▸ Written exercise
Please rewrite the material between the lines holding "Mask every instance" and "Wrapping results in", inclusive, changing "esophagus" to "trachea" and leaving everything else as it is. Omit the pictures from your answer.

▸ Input material

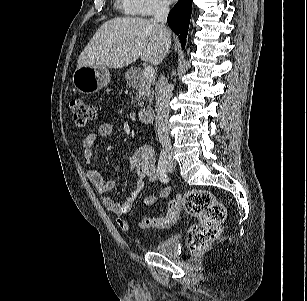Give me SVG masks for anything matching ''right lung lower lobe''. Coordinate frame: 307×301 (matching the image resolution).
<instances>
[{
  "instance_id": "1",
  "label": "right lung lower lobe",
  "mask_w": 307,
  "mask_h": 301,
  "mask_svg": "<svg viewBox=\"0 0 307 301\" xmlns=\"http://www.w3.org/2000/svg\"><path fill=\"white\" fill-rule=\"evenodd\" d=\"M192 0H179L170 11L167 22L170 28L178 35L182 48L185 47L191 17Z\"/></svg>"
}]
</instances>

* * *

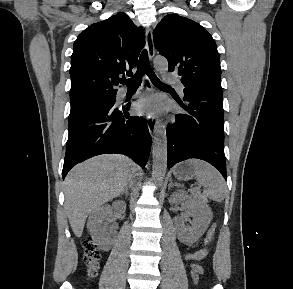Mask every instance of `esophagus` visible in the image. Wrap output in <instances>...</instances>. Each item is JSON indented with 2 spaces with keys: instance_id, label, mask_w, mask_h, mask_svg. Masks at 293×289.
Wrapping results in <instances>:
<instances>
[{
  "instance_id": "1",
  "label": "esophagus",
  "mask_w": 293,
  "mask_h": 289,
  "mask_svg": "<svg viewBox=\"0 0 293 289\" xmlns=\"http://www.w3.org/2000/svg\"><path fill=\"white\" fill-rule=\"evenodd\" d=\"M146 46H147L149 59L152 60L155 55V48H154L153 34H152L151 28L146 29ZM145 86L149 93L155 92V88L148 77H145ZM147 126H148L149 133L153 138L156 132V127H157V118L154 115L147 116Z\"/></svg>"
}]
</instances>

* * *

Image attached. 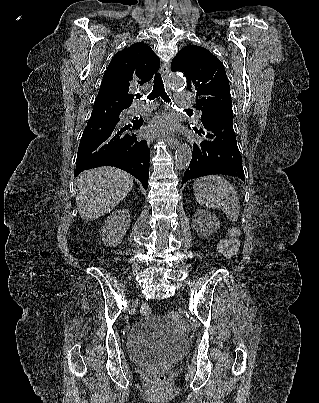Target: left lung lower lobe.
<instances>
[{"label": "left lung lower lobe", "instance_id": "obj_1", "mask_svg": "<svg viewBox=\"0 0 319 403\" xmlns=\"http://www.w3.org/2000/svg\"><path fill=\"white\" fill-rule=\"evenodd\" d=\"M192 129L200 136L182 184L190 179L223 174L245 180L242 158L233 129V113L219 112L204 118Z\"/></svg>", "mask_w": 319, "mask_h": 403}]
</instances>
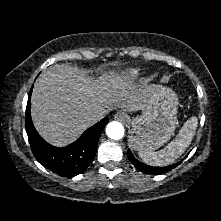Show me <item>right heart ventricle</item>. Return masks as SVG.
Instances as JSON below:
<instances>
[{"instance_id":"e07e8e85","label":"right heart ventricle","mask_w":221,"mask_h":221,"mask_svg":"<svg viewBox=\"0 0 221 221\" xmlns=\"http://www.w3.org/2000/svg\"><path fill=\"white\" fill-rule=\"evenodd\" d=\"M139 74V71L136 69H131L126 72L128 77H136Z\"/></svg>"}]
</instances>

▸ Complete response
Mask every instance of `trachea` visible in the image. Wrap output in <instances>...</instances>. Each item is JSON indented with 2 spaces with keys: instance_id, label, mask_w, mask_h, mask_svg. Masks at 293×289.
Wrapping results in <instances>:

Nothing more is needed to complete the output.